Fluids!

If you think good nutrition doesn’t play a major factor in success on the tennis court, think again!

I have spent this weekend at the Australian Open Wildcard Playoff tournament where 8 American men and 8 American women competed for a spot in the main draw of  next month’s Australian Open.  In the first round of the tourney, after winning the first set then losing the second in a heart-breaking tie-breaker, Jack Sock found himself up a break in the 3rd set against long-time rival Dennis Kudla.  Instead of closing out the match, earning himself a spot in the semifinals the next day, Jack had to retire because of cramping.

Cramping?  Indoors?  In December?

First of all, Jack Sock is 19 years old and looks to be in great physical condition.  He’s a big boy – 6’1″ and 180 lbs according to the ATP website – and hits a big ball and moves well around the court.  Cramping?  Really?

I later found out from the medical trainer working the tournament that the reason for Jack’s cramping was not due to heat (duh since we were indoors) but rather due to dehydration.  You would think that players (and those who work with them) at this level would know and understand the need to drink plenty of fluids before, during, and after their matches, right?  Well, apparently, that’s not always the case.

Jack had flown into Atlanta on Wednesday – a dehydrating experience as anyone who has flown on a commercial plane knows.  On top of that, he was taking cold medication, which can also cause dehydration.  If you read the package of any over-the-counter decongestant or antihistamine, you will see that you are directed to drink plenty of fluids when taking this type of drug.

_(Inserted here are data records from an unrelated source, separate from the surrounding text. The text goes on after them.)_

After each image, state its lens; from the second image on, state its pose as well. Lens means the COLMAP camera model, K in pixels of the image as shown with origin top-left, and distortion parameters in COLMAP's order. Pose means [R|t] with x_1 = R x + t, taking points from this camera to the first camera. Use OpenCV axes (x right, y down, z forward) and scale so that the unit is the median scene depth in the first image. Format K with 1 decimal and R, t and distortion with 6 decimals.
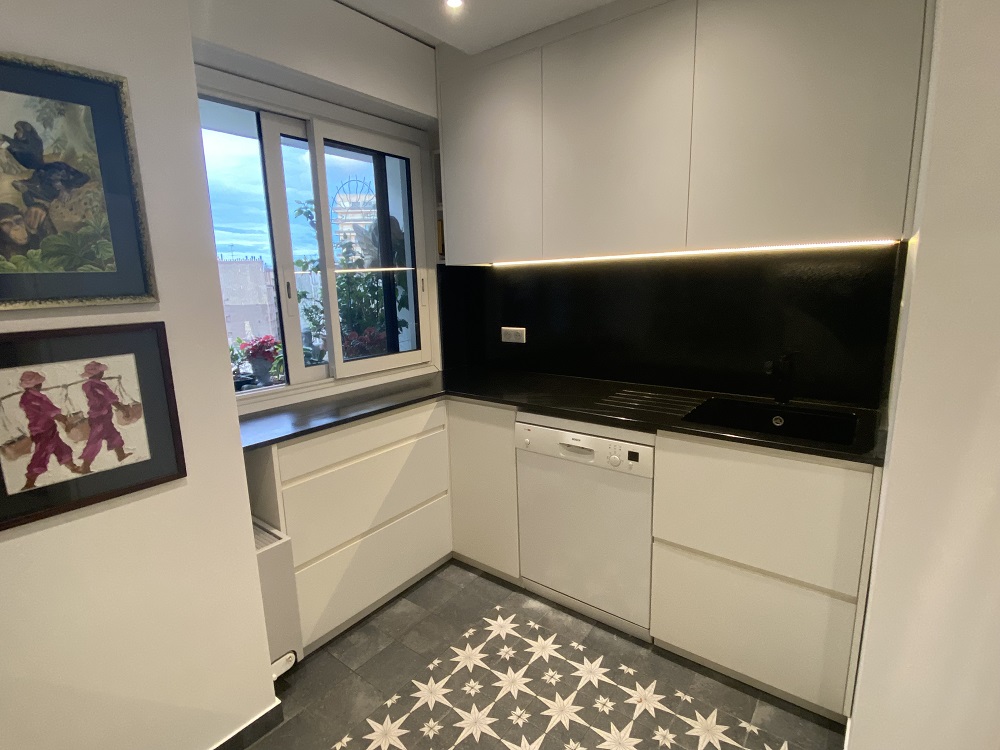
lens RADIAL K [[489.6, 0, 500.0], [0, 489.6, 375.0], [0, 0, 1]] dist [0.003209, -0.016494]
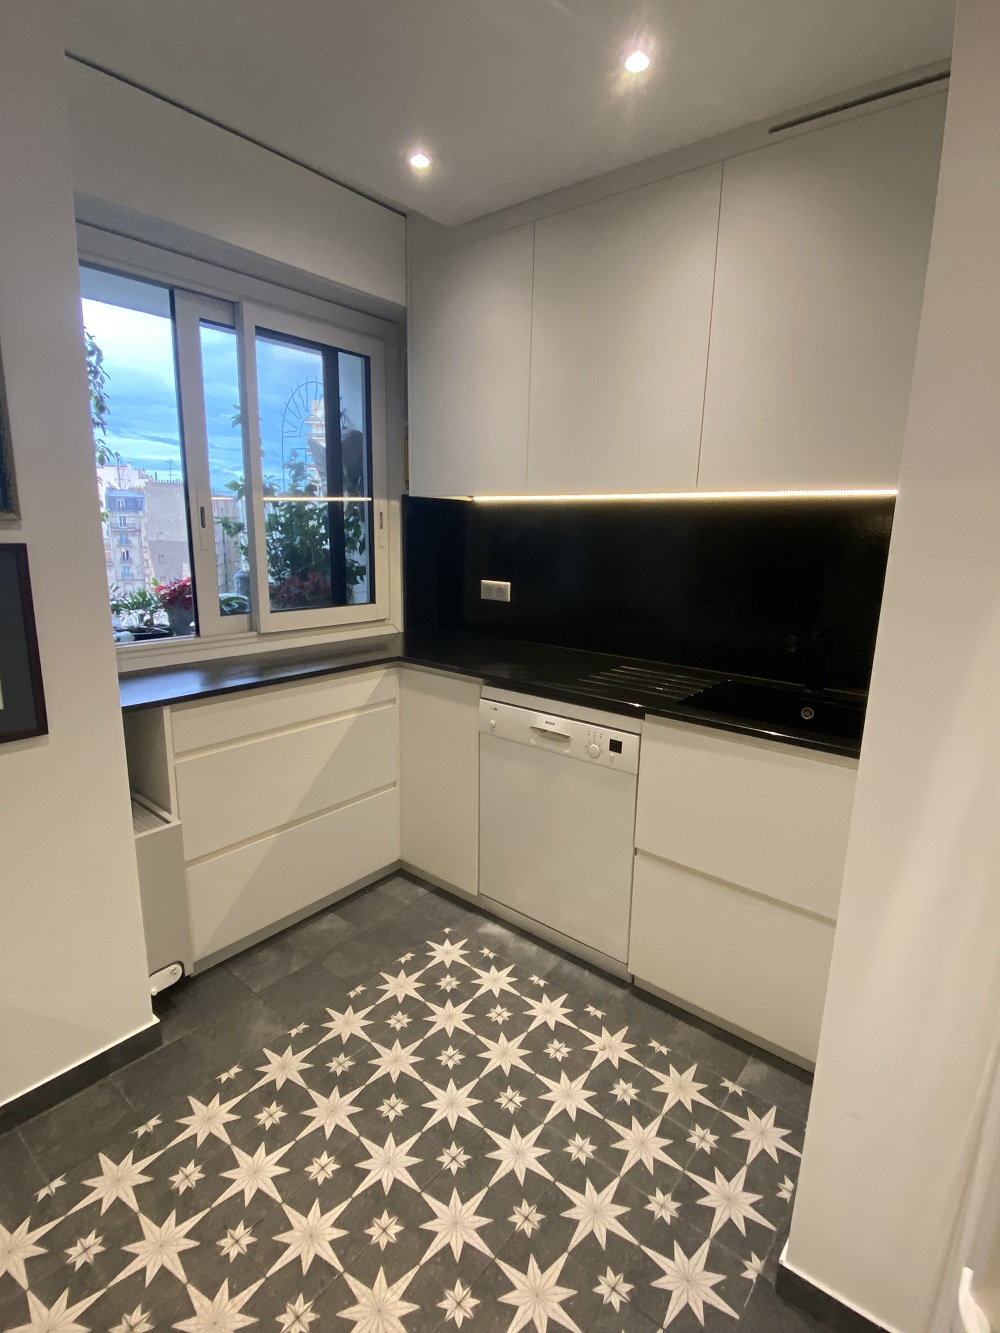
lens RADIAL K [[652.6, 0, 507.6], [0, 652.6, 662.1], [0, 0, 1]] dist [0.003209, -0.016494]
pose [[0.998532, 0.052317, -0.014025, 0.092048], [-0.052083, 0.998505, 0.016558, 0.018489], [0.014870, -0.015803, 0.999765, -0.054728]]
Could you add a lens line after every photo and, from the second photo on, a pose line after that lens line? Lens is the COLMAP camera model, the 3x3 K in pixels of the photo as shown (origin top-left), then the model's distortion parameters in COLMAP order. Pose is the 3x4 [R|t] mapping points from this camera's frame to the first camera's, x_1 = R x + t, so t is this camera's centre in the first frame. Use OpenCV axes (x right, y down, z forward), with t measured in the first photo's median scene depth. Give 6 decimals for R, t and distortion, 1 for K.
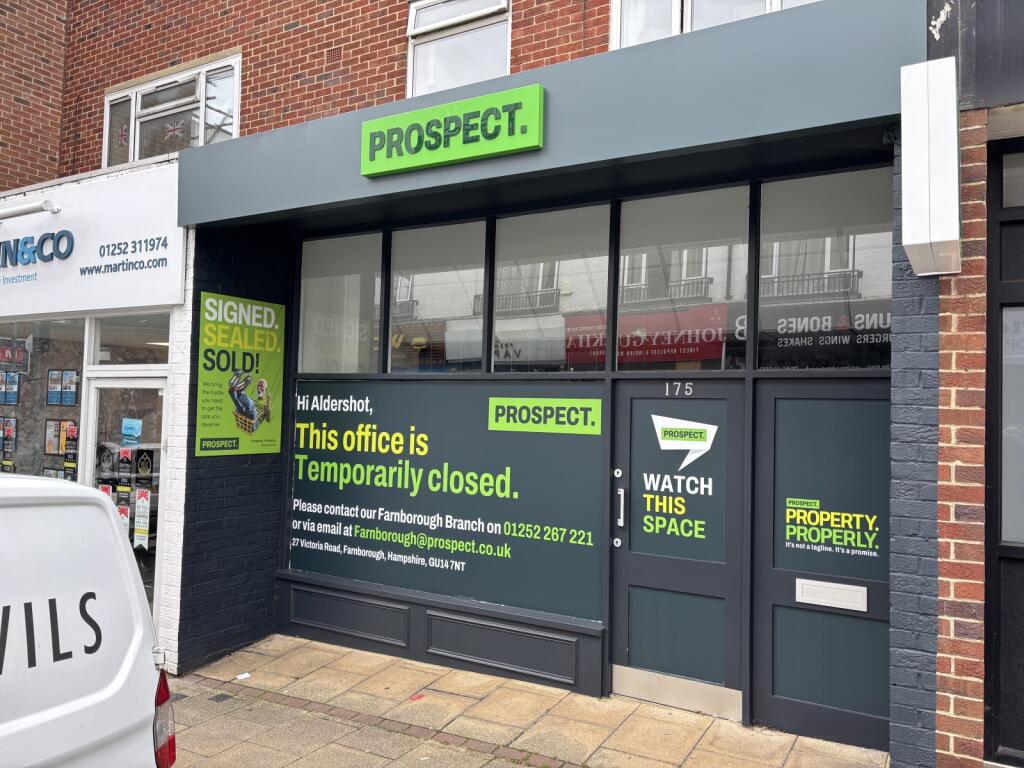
lens RADIAL K [[778.3, 0, 515.5], [0, 778.3, 381.3], [0, 0, 1]] dist [-0.035134, -0.004164]
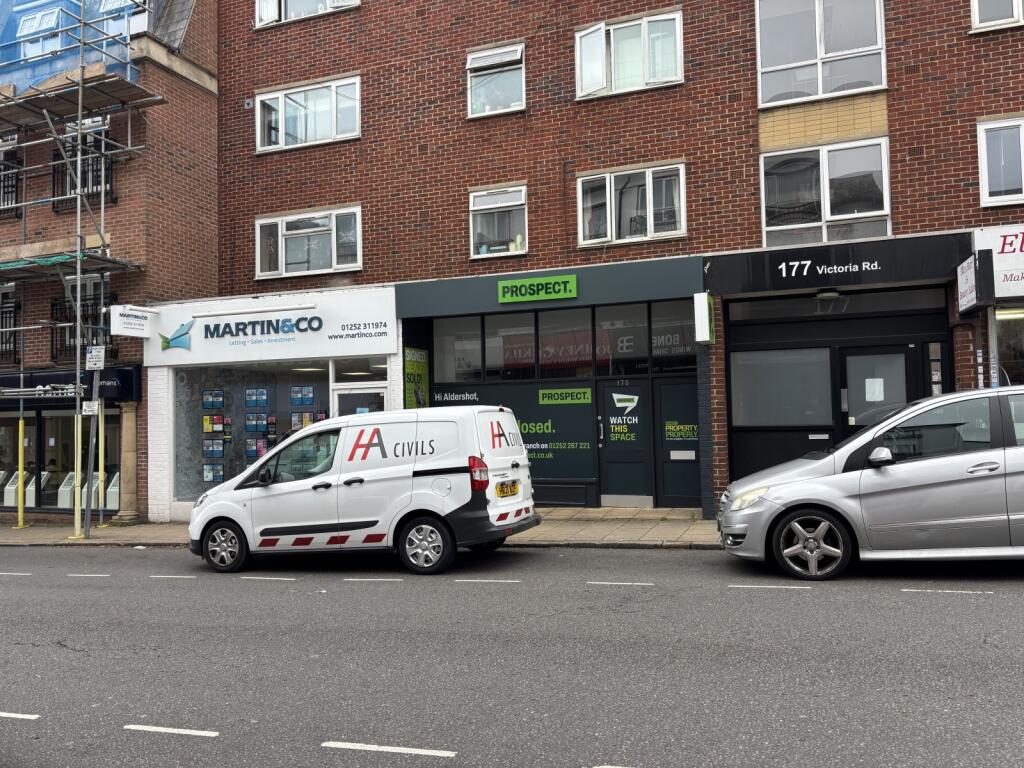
lens RADIAL K [[778.3, 0, 509.8], [0, 778.3, 383.3], [0, 0, 1]] dist [-0.035134, -0.004164]
pose [[0.984858, -0.039408, 0.168822, -0.516528], [0.039754, 0.999209, 0.001335, -0.005710], [-0.168741, 0.005396, 0.985646, -1.280682]]
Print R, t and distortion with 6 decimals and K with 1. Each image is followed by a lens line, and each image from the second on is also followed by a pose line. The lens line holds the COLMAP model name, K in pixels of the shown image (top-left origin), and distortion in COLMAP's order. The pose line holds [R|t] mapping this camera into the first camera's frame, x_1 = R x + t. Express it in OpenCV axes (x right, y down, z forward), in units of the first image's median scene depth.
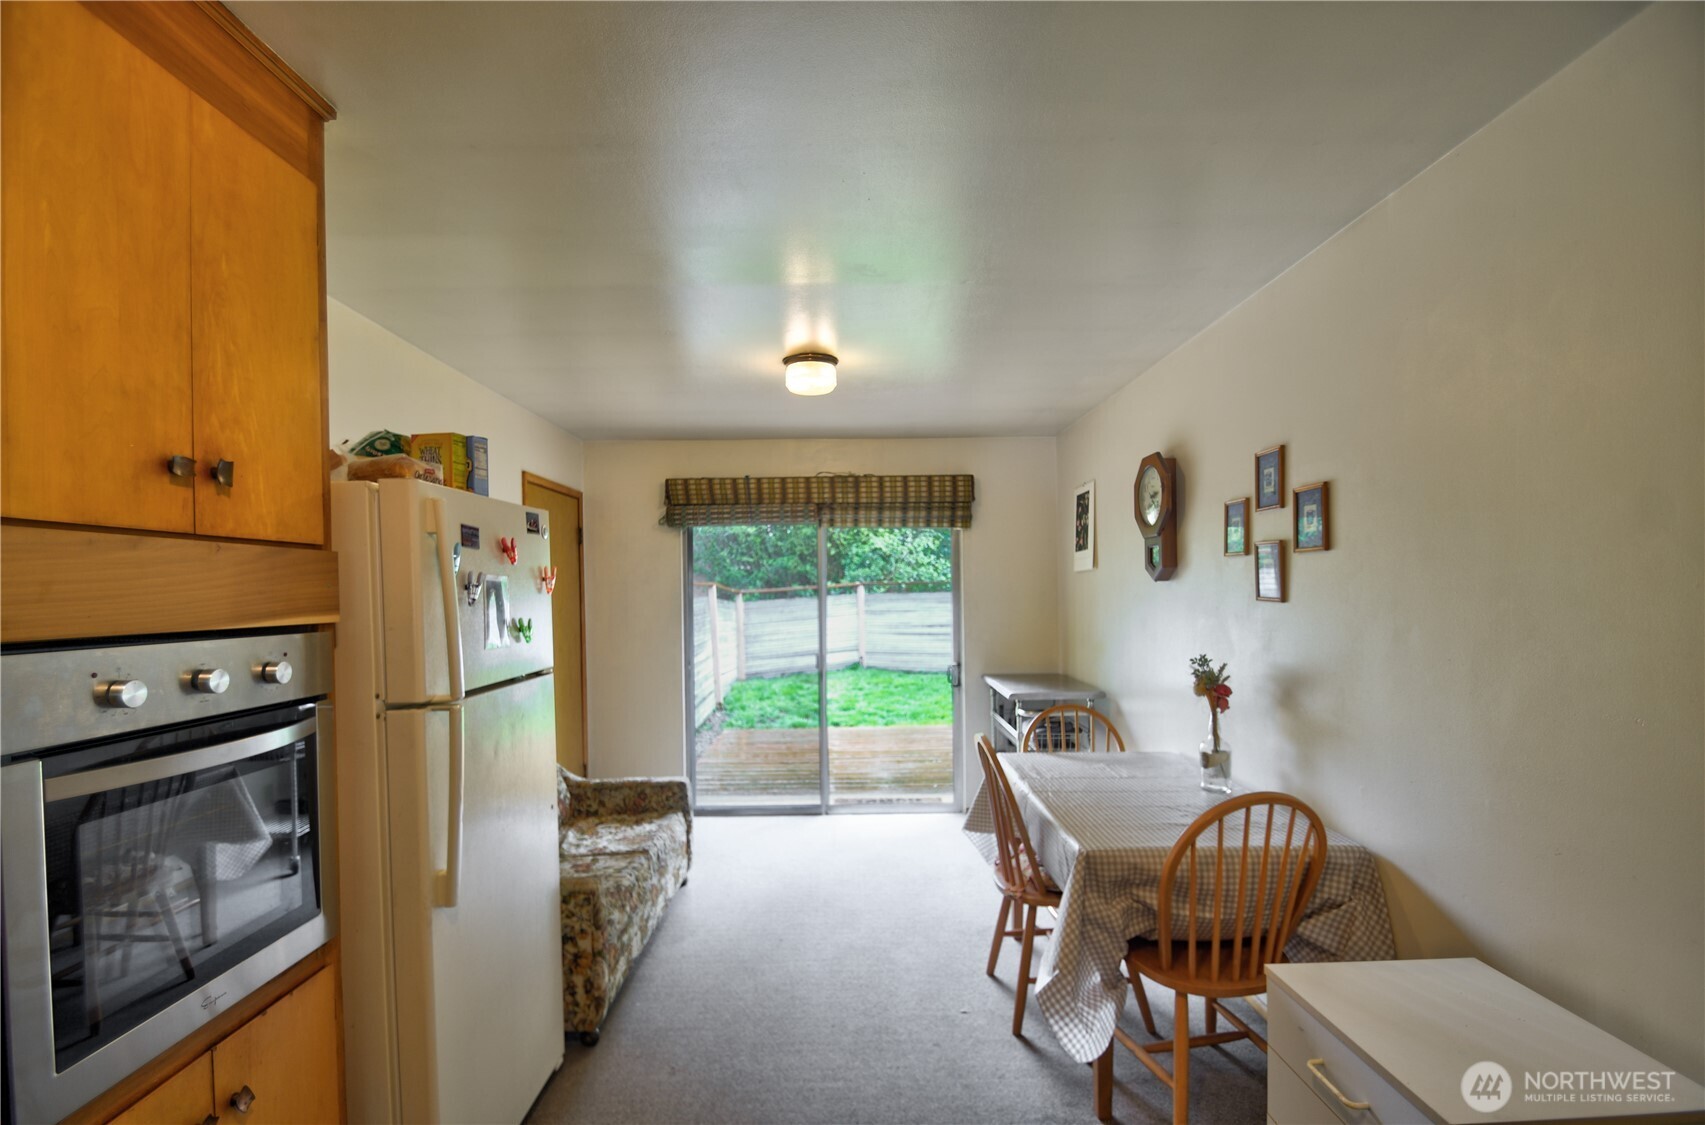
lens RADIAL K [[759.7, 0, 845.0], [0, 759.7, 597.1], [0, 0, 1]] dist [0.017907, -0.019584]
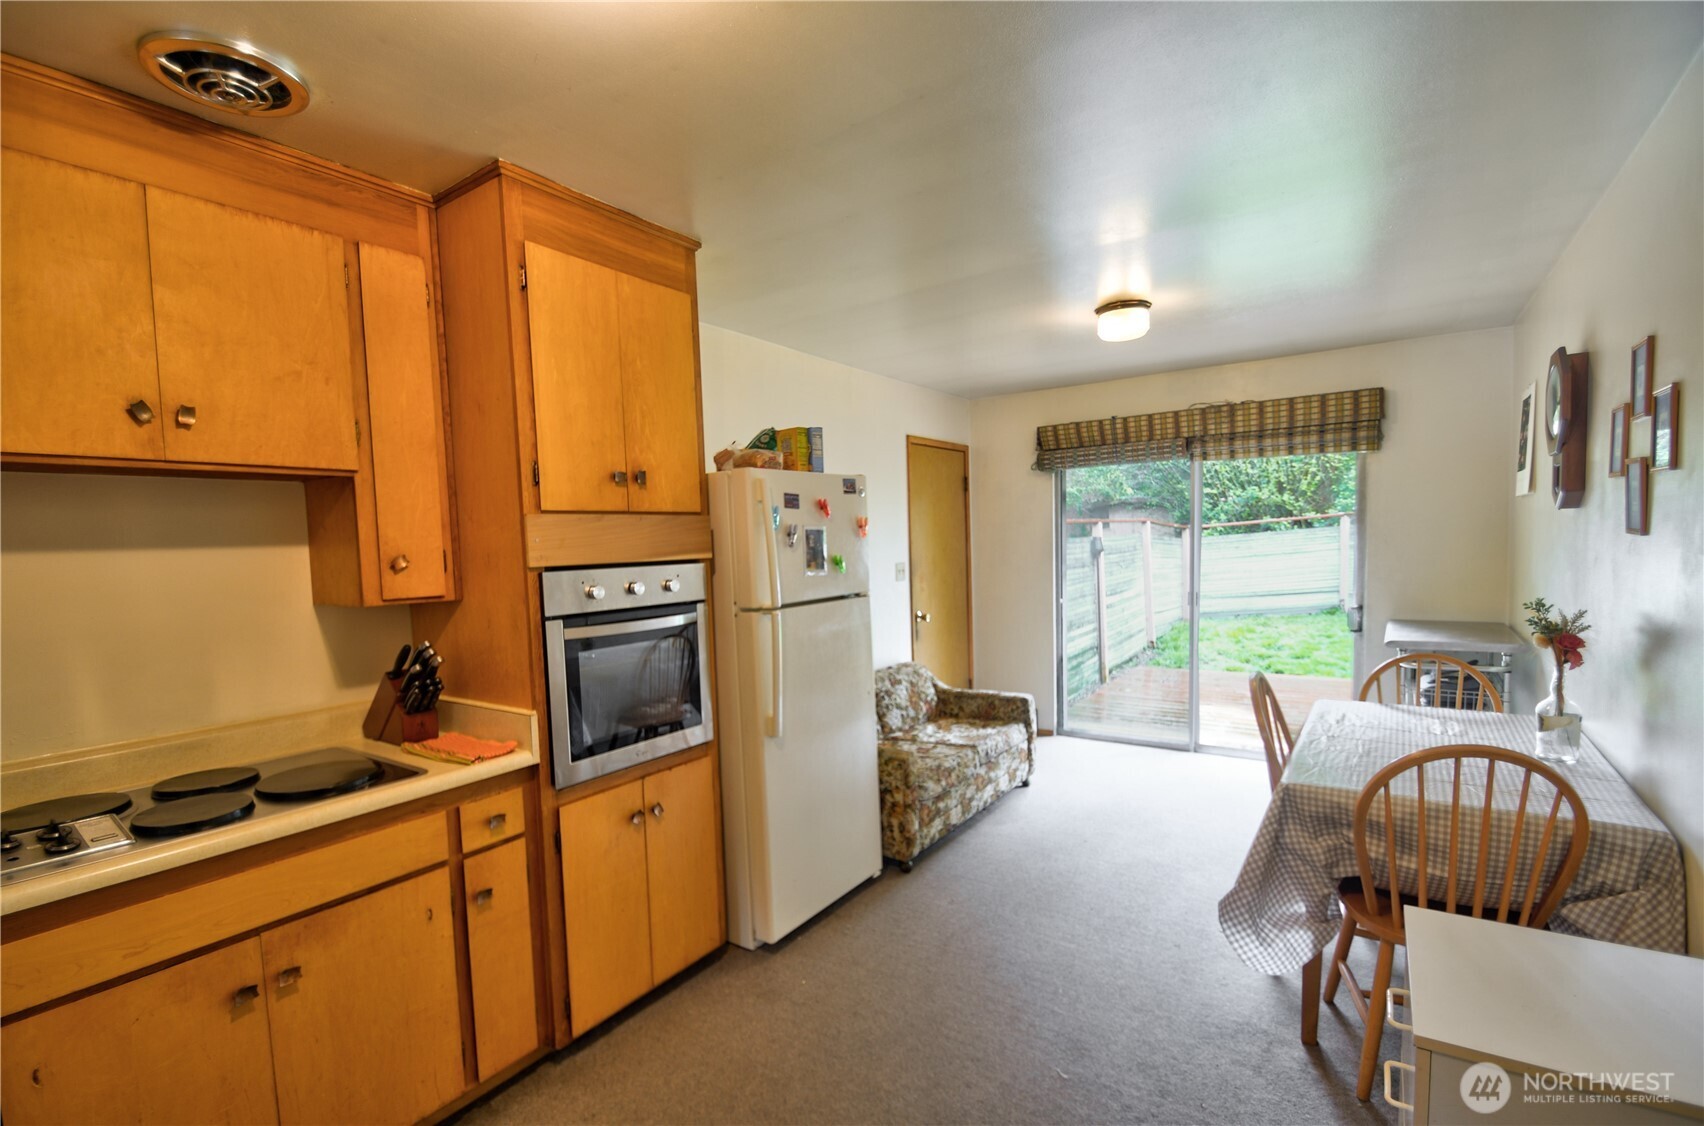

Jack’s retirement due to cramping was totally preventable.  He lost an incredible opportunity to win this tournament and have a chance to play in the main draw of another Major event (remember, he played in the main draw of the US Open this year as the winner of the Boys 18 Nationals and won the 2011 US Open Mixed Doubles title with Melanie Oudin).  In 2010, Jack lost the Aussie Open playoff final to Ryan Harrison, so this was a chance for redemption.

It was sad to see one of our young American hopefuls squander this great chance to try his hand on a major stage.  We need to make sure our players know and understand the need to fuel their bodies – their MACHINES – properly in order to maximize their potential.  There are tons of nutrition experts out there.  There are numerous nutrition websites and articles out there.  There is NO EXCUSE for not educating yourself and your child about what, how much, and when to eat and drink, especially before a major tournament or competition.

3 thoughts on “Fluids!”

  1. I would venture to say that the mild temperatures also helped in his demise. I’m guilty of this too. I’m on the court teaching the same amount of time this time of year teaching as I am in the summer, but sometimes I’ll look up and it’s been two or three hours since my last drink of water. Silly, because I’ve always got water on the court with me. You have to make yourself stay hydrated throughout the winter months. Even when you’re not thirsty, or cold water (or sports drink) does not sound appealing.